You can’t eliminate risk entirely—but you can choose whether you meet it prepared or blindsided.
Great documentation is useless if no one uses it
You know what’s worse than skipping process? Pretending you have one—because there’s a Notion page.
I’ve seen the setup: polished templates, a tidy process hub, onboarding checklists that could win design awards. But when deadlines hit, those documents are nowhere to be found. People default to Slack threads, memory, and a mix of “how we did it last time” and “how I feel like doing it now.”
The result? Inconsistency, confusion, and frustration—especially for new hires or cross-functional teams.
Documentation is about shared understanding—not bureaucracy. It’s how you scale alignment without having to explain everything over and over again. But that only works if the documentation is alive.

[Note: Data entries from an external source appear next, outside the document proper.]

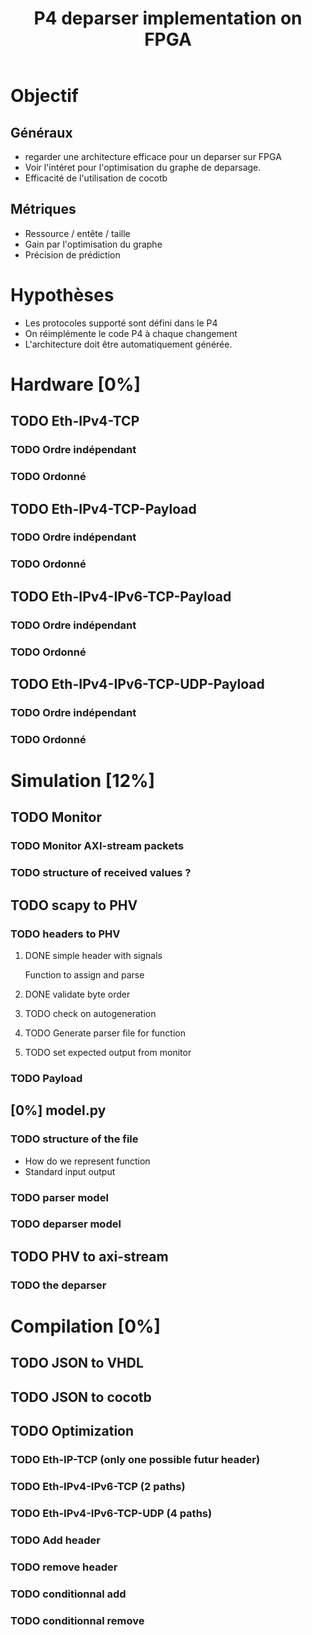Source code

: #+TITLE: P4 deparser implementation on FPGA
#+COLUMNS: %25ITEM %TODO %3PRIORITY %TAGS

* Objectif
** Généraux
- regarder une architecture efficace pour un deparser sur FPGA
- Voir l'intéret pour l'optimisation du graphe de deparsage.
- Efficacité de l'utilisation de cocotb
** Métriques
- Ressource / entête / taille
- Gain par l'optimisation du graphe
- Précision de prédiction

* Hypothèses
- Les protocoles supporté sont défini dans le P4
- On réimplémente le code P4 à chaque changement
- L'architecture doit être automatiquement générée.

* Hardware [0%]
  :PROPERTIES:
  :COOKIE_DATA: todo recursive
  :ORDERED:  t
  :END:
** TODO Eth-IPv4-TCP 
*** TODO Ordre indépendant
*** TODO Ordonné
** TODO Eth-IPv4-TCP-Payload
*** TODO Ordre indépendant
*** TODO Ordonné
** TODO Eth-IPv4-IPv6-TCP-Payload
*** TODO Ordre indépendant
*** TODO Ordonné
** TODO Eth-IPv4-IPv6-TCP-UDP-Payload
*** TODO Ordre indépendant
*** TODO Ordonné

* Simulation [12%]                                                               
  :PROPERTIES:
  :COOKIE_DATA: todo recursive
  :ORDERED:  t
  :END:
** TODO Monitor
*** TODO Monitor AXI-stream packets
*** TODO structure of received values ?
** TODO scapy to PHV
*** TODO headers to PHV
**** DONE simple header with signals
     Function to assign and parse
**** DONE validate byte order
**** TODO check on autogeneration
**** TODO Generate parser file for function
**** TODO set expected output from monitor
*** TODO Payload
** [0%] model.py
*** TODO structure of the file
- How do we represent function
- Standard input output
*** TODO parser model
*** TODO deparser model
** TODO PHV to axi-stream
*** TODO the deparser

* Compilation [0%]
  :PROPERTIES:
  :COOKIE_DATA: todo recursive
  :ORDERED:  t
  :END:
** TODO JSON to VHDL
** TODO JSON to cocotb
** TODO Optimization
*** TODO Eth-IP-TCP (only one possible futur header)
*** TODO Eth-IPv4-IPv6-TCP (2 paths)
*** TODO Eth-IPv4-IPv6-TCP-UDP (4 paths)
*** TODO Add header
*** TODO remove header
*** TODO conditionnal add
*** TODO conditionnal remove
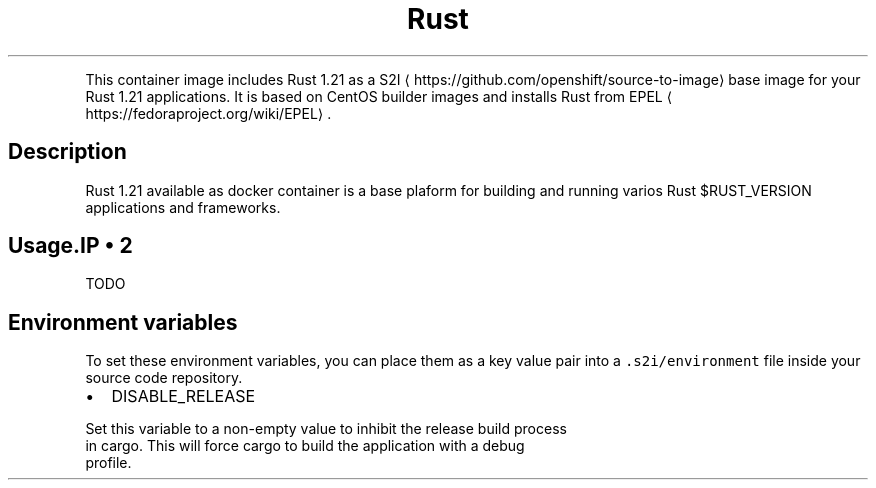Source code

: .TH Rust 1.21 Docker image
.PP
This container image includes Rust 1.21 as a
S2I
\[la]https://github.com/openshift/source-to-image\[ra] base image for your Rust
1.21 applications. It is based on CentOS builder images and installs Rust from
EPEL
\[la]https://fedoraproject.org/wiki/EPEL\[ra]\&.

.SH Description
.PP
Rust 1.21 available as docker container is a base plaform for building and
running varios Rust $RUST\_VERSION applications and frameworks.

.SH Usage.IP \(bu 2
TODO

.SH Environment variables
.PP
To set these environment variables, you can place them as a key value pair
into a \fB\fC\&.s2i/environment\fR file inside your source code repository.
.IP \(bu 2
DISABLE\_RELEASE

.PP
Set this variable to a non\-empty value to inhibit the release build process
  in cargo. This will force cargo to build the application with a debug
  profile.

You might not need to reference it daily. That’s fine. A good process becomes second nature. However, it still requires regular care and attention—because if your team evolves (and they inevitably will), your process should, too.
Here’s the move: use retros to pressure-test your process and keep it current. Ask:
- What steps did we follow?
- What worked?
- What didn’t?
- Where did we wing it—and should we do that again?

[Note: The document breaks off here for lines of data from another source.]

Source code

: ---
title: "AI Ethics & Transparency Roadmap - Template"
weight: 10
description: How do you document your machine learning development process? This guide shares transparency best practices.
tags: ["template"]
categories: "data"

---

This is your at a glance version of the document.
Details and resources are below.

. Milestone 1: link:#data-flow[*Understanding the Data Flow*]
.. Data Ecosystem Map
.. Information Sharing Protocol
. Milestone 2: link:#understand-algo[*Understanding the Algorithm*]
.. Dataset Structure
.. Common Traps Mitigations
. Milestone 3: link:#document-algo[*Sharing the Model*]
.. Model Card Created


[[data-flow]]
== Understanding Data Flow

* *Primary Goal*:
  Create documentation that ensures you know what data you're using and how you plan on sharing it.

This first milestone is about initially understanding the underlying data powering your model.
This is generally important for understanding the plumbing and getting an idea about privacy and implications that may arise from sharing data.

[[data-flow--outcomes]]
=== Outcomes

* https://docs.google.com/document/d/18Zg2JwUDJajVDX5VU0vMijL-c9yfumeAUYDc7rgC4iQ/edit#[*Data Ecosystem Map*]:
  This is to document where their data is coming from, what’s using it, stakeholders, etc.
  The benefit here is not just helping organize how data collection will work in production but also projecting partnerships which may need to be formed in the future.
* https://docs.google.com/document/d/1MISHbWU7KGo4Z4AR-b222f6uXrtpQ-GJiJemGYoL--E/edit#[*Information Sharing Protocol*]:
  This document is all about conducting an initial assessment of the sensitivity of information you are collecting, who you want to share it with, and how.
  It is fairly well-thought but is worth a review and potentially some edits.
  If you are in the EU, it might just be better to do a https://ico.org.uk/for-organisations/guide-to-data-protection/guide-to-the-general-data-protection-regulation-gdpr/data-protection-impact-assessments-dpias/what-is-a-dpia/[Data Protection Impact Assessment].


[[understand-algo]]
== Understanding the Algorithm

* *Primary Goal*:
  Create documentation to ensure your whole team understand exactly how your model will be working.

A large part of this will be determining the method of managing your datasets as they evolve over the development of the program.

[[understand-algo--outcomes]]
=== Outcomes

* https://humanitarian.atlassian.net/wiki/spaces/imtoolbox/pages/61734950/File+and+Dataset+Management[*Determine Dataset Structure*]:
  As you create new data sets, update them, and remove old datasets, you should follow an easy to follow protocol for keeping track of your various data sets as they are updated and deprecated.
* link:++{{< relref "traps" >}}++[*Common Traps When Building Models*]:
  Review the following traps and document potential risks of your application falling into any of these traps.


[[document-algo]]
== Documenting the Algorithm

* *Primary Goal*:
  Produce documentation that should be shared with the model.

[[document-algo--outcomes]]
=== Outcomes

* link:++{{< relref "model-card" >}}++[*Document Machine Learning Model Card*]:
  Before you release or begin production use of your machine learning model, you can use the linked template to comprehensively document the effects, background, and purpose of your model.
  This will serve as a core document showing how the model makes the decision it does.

Then make updates. Flag what’s changed. And—this part matters—communicate it clearly. The best teams don’t treat process like a static wiki. They treat it like a living system, questioning, refining, and reinforcing it as a team.
Because if no one’s using it, it’s not a process. It’s just corporate fan fiction.
PMs: hold the line (without being rigid)
If you’re a project manager, your job isn’t to blindly enforce the process—it’s to understand it deeply enough to flex it with intention. That means knowing which steps are critical, which ones can be compressed, and what happens when something gets skipped.
So when someone says, “Let’s just move forward without this part,” don’t default to yes. Instead, ask:
- What step are we skipping?
- What outcome are we risking?
- Are we aligned on how we’ll move forward anyway?
You don’t have to fight every battle. But you do need to know what each battle protects. Because when things go sideways (and they will), people will turn to you for clarity.
You’ll want to be able to say, “We understood the risks. We made an informed decision. And we planned accordingly.”
That’s not rigidity. That’s leadership.
Anyone can follow a checklist. The real skill is knowing when to adapt without losing your grip on what matters.
TL;DR
Process isn’t red tape. It’s your time machine. It helps you see around corners, avoid chaos, and protect your team from preventable messes.
In agency life, speed matters. But alignment matters more. So take the time—even if it’s a little time—to do it right.
Every minute counts. That’s why process isn’t optional, it’s essential.